▶ _TASK OBJECTIVE_:
Without the images, print all the entries below exactly as given.

▶ _RECORDS SHOWN_:
• • • • • • •

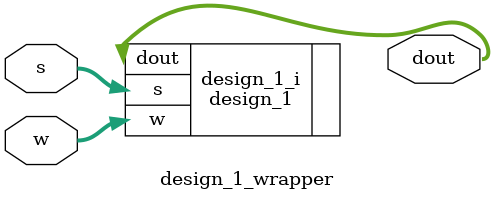
<source format=v>
`timescale 1 ps / 1 ps

module design_1_wrapper
   (dout,
    s,
    w);
  output [3:0]dout;
  input [1:0]s;
  input [3:0]w;

  wire [3:0]dout;
  wire [1:0]s;
  wire [3:0]w;

  design_1 design_1_i
       (.dout(dout),
        .s(s),
        .w(w));
endmodule

</source>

• • • • • • •

▶ _ANSWER FOR THIS EXERCISE_:
<source format=v>
`timescale 1 ps / 1 ps

module design_1_wrapper
   (dout,
    s,
    w);
  output [3:0]dout;
  input [1:0]s;
  input [3:0]w;

  wire [3:0]dout;
  wire [1:0]s;
  wire [3:0]w;

  design_1 design_1_i
       (.dout(dout),
        .s(s),
        .w(w));
endmodule

</source>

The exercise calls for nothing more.